A hostile bid is a specific type of takeover bid that bidders present directly to the target firm's shareholders because the management is not in favor of the deal. Bidders generally present their hostile bids through a tender offer. In this scenario, the acquiring company offers to purchase the common shares of the target at a substantial premium.

Key Takeaways

  • Hostile bids are takeover offers taken directly to shareholders because management has rejected the offer.
  • A hostile bid can spark a poxy battle in some cases, where the acquiring company looks to replace the management of the target company.
  • A friendly bid is the opposite of a hostile bid, where management accepts a takeover offer.

Understanding Hostile Bids

Hostile bids can lead to major changes in the organizational structure. If a board pursues defensive action to stop the merger, a proxy fight can occur. In this scenario, the acquirer will often attempt to convince the target shareholders to replace management. Certain investors, such as activist investors, are known for using hostile bids to force takeovers and buyouts. For example, activist investor Carl Ichan made several hostile bids for Clorox in 2011.

Soliciting Shareholders

The acquirer and the target company use a variety of solicitation methods to influence shareholder votes. Shareholders receive a Schedule 14A with financial and other information on the target company and the terms of the proposed acquisition. In many cases, the acquiring company hires an outside proxy solicitation firm that compiles a list of shareholders and contacts them to state the acquirer's case.

The firm can call or provide written information, detailing the reasons the acquirer is attempting to make fundamental changes and why the deal could create more shareholder wealth in the long-term.

Individual shareholders or stock brokerages submit their votes to the entity assigned to aggregate the information (e.g., a stock transfer agent or brokerage). The corporate secretary of the target company receives all votes before the shareholders' meeting. Proxy solicitors may scrutinize and challenge the votes if they are unclear.

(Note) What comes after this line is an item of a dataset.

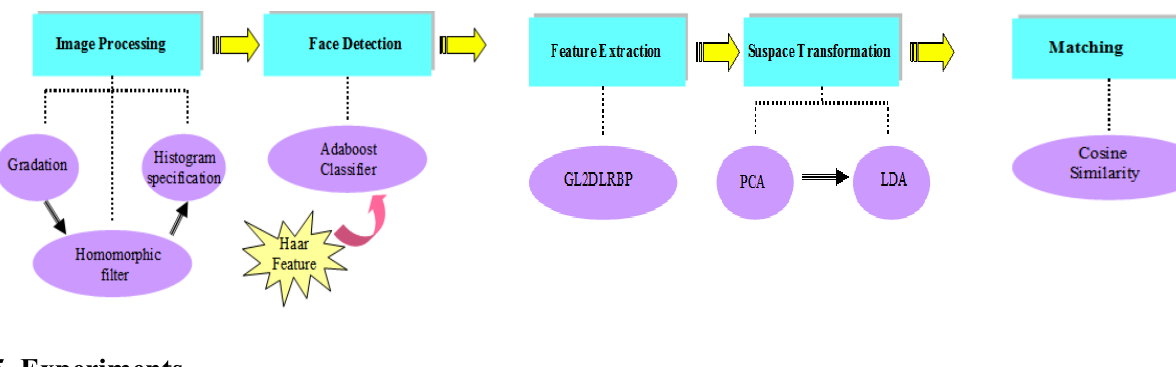
Figure 6. The recognition system of our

Hostile Bid vs. Friendly Bid

Unlike a hostile bid, a friendly bid is approved by management. An offer that's accepted by management and the board of directors is considered a friendly bid, as things are amicable. In this case, the acquiring company generally has more access to the company and relevant information. On the flip side, a company undertaking a hostile takeover may have to do so with little internal information about the company as the management has been unwelcoming.

Example of a Hostile Bid

A recent example of a hostile bid is EchoStar Corp.’s pursuit of Inmarsat Plc., a London-based satellite operator. The U.K. has specific rules for hostile takeovers, and as soon as news of EchoStar Corp.’s approach was released in May 2018, this triggered a 28-day deadline for the company to make a final offer or walk away from the deal.

In a shortened time frame, EchoStar announced its offer of 2.45 billion pounds ($3.2 billion), half in cash and half in EchoStar stock; however, Inmarsat’s board rejected it. The rejection was largely due to the low (27%) premium EchoStar offered on its share price.